Como se acercaba el momento de tomar alguna resolución acerca de mi futuro y yo estaba deliberando sobre un nuevo sitio donde establecer mi cuartel general, la señora Cole, una mujer de edad madura y muy discreta que me había sido presentada por una de las señoritas que me visitaban, al saber de mi situación, vino a ofrecerme sus cordiales consejos y sus servicios; como siempre me había parecido más simpática que cualquiera de mis relaciones femeninas, escuché más fácilmente sus proposiciones. Y, según sucedió todo, no podía haberme puesto en peores, o en mejores, manos en todo Londres: en peores porque manteniendo una casa de conveniencia no habría extremos de lascivia que no me aconsejara, para satisfacer a sus clientes, ni programas de placer o hasta de libertinaje desenfrenado que no se complaciera en promover; mejores, porque nadie tenía más experiencia de la zona malvada de la ciudad, ni estaba mejor dotada para advertir o preservar a una chica contra los peores peligros de nuestra profesión. Además, y eso era raro en las de su clase, se contentaba con unas ganancias moderadas, nacidas de su industria y sus buenos oficios y no tenía nada de avarienta. En realidad era una dama por nacimiento y educación, que merced a una serie de accidentes se había visto reducida a este rumbo que seguía en parte por necesidad y en parte por afición; nunca una mujer se había deleitado más en fomentar el comercio por el comercio mismo, ni había entendido mejor todos sus misterios y refinamientos; de modo que se situaba en el más alto rango de su profesión y trataba sólo con clientes de calidad, para contentar cuyas demandas mantenía a un buen número de sus «hijas» en constante servicio. Ese era el nombre que daba a aquellas cuya juventud y encantos recomendaba la adopción, varias de las cuales, gracias a su ayuda y a sus cuidados e instrucciones, tuvieron mucho éxito en el mundo.

Esta útil dama, en cuya protección me había refugiado, tenía sus razones de Estado y, respetando al señor H..., no quiso aparecer en la transacción; envió a una amiga suya en el día fijado para mi mudanza para que me condujera a mi nuevo alojamiento, en casa de un fabricante de cepillos en la calle R... de Covent Garden, situada al lado de su casa, donde no tenía lugar para alojarme; alojamiento que por haber sido utilizado sucesivamente por damas de placer, habían familiarizado al dueño con sus costumbres; siempre que se pagara puntualmente el alquiler, todo lo demás era tan fácil y cómodo como una pudiera desear.

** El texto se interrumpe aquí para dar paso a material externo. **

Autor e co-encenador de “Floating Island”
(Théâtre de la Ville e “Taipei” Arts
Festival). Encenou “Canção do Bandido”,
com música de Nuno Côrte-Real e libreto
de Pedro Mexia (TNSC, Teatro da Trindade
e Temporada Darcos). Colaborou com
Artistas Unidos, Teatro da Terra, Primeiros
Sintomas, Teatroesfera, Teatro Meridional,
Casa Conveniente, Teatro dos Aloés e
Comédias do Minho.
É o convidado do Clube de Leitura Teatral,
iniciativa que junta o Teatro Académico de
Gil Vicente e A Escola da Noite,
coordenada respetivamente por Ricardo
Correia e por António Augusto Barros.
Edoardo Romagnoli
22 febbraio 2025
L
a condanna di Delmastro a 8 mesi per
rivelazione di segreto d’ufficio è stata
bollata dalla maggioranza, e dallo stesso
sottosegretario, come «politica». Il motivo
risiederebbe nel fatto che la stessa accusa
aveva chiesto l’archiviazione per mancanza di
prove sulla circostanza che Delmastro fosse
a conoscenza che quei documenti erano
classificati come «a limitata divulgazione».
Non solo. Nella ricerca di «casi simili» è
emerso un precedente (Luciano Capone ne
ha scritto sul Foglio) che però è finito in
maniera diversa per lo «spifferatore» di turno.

Llevando las cincuenta guineas que me había prometido el señor H... al despedirse de mí y con todos mis vestidos y muebles embalados, que valían por lo menos doscientas libras, los entregué a un cochero al que pronto seguí, después de despedirme correctamente del dueño de la casa y su familia, con quienes nunca había vivido en un grado de familiaridad que me hiciera lamentar la mudanza; pero el mero hecho de que fuera una mudanza me arrancó algunas lágrimas. También dejé una carta de agradecimiento para el señor H... de quien concluí que estaba, por cierto, definitivamente separada.

A mi doncella la había despedido el día anterior, no sólo porque me la había proporcionado el señor H... sino porque sospechaba que, de algún modo, ella había sido la causa de que yo fuera descubierta, quizás como venganza porque yo no le había confiado mi secreto.

Pronto llegamos a mi nuevo alojamiento, que si bien no estaba tan bien amueblado ni era tan esplendoroso como el que había dejado, era igualmente cómodo y a la mitad de precio, aunque en el primer piso. Mis baúles fueron subidos e instalados en mi apartamento, donde mi vecina y nueva gobernanta, la señora Cole, estaba lista para recibirme en compañía de mi casero, ante quien se cuidó de pintarme con los colores más favorables; o sea, como a una persona de quien se podía esperar que pagara el alquiler con regularidad; todas las virtudes cardinales atribuidas a mí no hubiesen tenido ni la mitad del peso de esa recomendación.

Ahora estaba instalada en un alojamiento propio, abandonada a mi propia conducta y libre en la ciudad para hundirme o nadar, según pudiera, en la corriente; las consecuencias, junto con el número de aventuras que me acaecieron en el ejercicio de mi nueva profesión, serán la materia de otra carta, porque, seguramente, ya es hora de poner punto final a ésta.

Quedo de vos, humilde servidora, etc., etc., etc.